When a segment of aorta is excised to fix an aneurysm, the weakened section is removed so the chance of an aneurysm reoccurring is almost zero. However, if the aneurysm was caused by a systemic condition (such as atherosclerosis or Marfan syndrome), an aneurysm occurring in another part of the aorta is a distinct possibility. In this case, we would probably recommend medications such as those to help control blood pressure to reduce the chance of another aneurysm. In either case, we will probably recommend imaging scans to monitor for other possible aneurysms.

What is an aortic dissection? How is it different from an aneurysm?
When the interior lining of the aorta tears away, this is known as an aortic dissection; it is a life-threatening condition. It may begin as a tear in the inner lining which allows blood to pool between the outer and inner surfaces of the aorta. Some people may have an aneurysm along with dissection, but not everyone will; conversely, not everyone with an aortic aneurysm will go on to develop a dissection.

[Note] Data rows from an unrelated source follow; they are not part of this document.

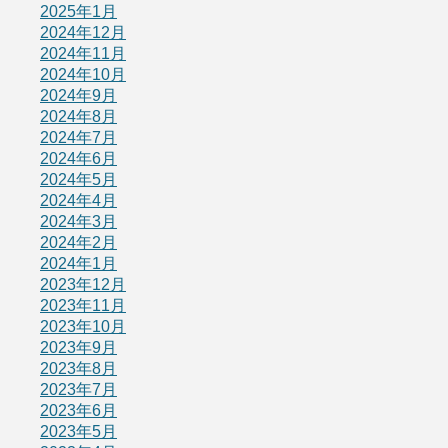
2025年1月
2024年12月
2024年11月
2024年10月
2024年9月
2024年8月
2024年7月
2024年6月
2024年5月
2024年4月
2024年3月
2024年2月
2024年1月
2023年12月
2023年11月
2023年10月
2023年9月
2023年8月
2023年7月
2023年6月
2023年5月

What are the symptoms of an aortic dissection?
An acute aortic dissection causes a person to experience a severe, sudden sharp or stabbing pain in the chest, neck, back, abdomen or legs, depending on what section of the aorta the dissection is located. There may be some overlap with the symptoms of a heart attack, but most of the symptoms are different. The sooner an aortic dissection is diagnosed and treated, the better the chances for survival.

What is Marfan Syndrome?
An abnormality in the gene that forms fibrillin-1, a structural component of elastin fibers that give the aorta its strength, causes Marfan syndrome, a disorder that contributes to the formation of thoracic aortic aneurysms. The defect in fibers makes the aorta weak and susceptible to stretching. If you have Marfan syndrome, you are at greater risk for both aortic aneurysms and aortic dissection.

What is a bicuspid aortic valve?
A bicuspid aortic valve is a congenital defect in which the aortic valve only has two leaflets (cuspids) instead of three. This defect may function relatively well, but often aortic stenosis occurs (the valve is narrowed) or the valve leaks. People with this condition usually experience higher rates of premature valve degeneration and can have abnormal aortic tissue structure susceptible to a faster aneurysm growth rate.